[Task goal]: In the entries below, find the line with "5 Αυγούστου 2026, 13:50" and the line with "cuillère en bois". Reproduce those two lines and every line between them exactly, and nothing more.

[Data under study]:
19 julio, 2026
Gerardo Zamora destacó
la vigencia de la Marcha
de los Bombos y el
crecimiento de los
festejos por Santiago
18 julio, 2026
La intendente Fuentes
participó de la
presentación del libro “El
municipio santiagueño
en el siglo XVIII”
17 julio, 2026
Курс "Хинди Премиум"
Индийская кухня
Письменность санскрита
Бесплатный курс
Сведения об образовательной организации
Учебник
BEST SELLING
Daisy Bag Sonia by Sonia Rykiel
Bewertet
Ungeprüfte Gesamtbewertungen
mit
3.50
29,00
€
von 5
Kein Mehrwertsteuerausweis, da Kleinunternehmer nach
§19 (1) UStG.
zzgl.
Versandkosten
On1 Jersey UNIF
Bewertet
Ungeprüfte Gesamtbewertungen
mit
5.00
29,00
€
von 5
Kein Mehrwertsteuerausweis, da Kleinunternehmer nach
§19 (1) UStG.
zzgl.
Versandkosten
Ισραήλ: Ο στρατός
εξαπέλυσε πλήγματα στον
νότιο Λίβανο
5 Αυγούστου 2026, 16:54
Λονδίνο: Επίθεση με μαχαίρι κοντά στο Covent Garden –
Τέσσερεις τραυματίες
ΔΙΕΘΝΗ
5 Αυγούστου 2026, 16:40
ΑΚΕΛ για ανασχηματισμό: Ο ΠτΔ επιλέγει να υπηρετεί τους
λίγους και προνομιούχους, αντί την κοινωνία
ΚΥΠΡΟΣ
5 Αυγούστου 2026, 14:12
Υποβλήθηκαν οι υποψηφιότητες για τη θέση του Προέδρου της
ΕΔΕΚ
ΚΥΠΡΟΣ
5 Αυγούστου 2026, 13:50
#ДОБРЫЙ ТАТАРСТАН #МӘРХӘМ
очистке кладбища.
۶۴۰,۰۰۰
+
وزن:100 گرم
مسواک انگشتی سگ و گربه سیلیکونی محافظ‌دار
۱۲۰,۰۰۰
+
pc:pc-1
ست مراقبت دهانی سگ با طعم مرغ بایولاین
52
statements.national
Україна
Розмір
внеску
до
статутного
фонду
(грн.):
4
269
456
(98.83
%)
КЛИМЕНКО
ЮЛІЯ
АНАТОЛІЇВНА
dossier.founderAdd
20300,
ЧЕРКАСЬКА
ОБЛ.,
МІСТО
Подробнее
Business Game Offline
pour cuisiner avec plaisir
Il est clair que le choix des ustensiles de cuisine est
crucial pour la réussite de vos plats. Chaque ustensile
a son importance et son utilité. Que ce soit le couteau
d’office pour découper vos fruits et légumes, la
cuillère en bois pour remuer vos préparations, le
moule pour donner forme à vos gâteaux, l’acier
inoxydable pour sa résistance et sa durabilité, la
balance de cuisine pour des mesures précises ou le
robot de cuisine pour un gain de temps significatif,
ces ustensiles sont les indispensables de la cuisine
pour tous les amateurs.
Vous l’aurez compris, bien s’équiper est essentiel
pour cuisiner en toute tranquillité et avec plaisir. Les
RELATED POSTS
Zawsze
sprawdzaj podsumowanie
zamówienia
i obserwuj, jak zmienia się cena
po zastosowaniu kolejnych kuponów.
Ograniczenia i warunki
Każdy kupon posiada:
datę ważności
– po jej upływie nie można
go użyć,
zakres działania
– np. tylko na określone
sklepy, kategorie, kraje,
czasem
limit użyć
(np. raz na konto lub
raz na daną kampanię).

[Written response]:
5 Αυγούστου 2026, 13:50
#ДОБРЫЙ ТАТАРСТАН #МӘРХӘМ
очистке кладбища.
۶۴۰,۰۰۰
+
وزن:100 گرم
مسواک انگشتی سگ و گربه سیلیکونی محافظ‌دار
۱۲۰,۰۰۰
+
pc:pc-1
ست مراقبت دهانی سگ با طعم مرغ بایولاین
52
statements.national
Україна
Розмір
внеску
до
статутного
фонду
(грн.):
4
269
456
(98.83
%)
КЛИМЕНКО
ЮЛІЯ
АНАТОЛІЇВНА
dossier.founderAdd
20300,
ЧЕРКАСЬКА
ОБЛ.,
МІСТО
Подробнее
Business Game Offline
pour cuisiner avec plaisir
Il est clair que le choix des ustensiles de cuisine est
crucial pour la réussite de vos plats. Chaque ustensile
a son importance et son utilité. Que ce soit le couteau
d’office pour découper vos fruits et légumes, la
cuillère en bois pour remuer vos préparations, le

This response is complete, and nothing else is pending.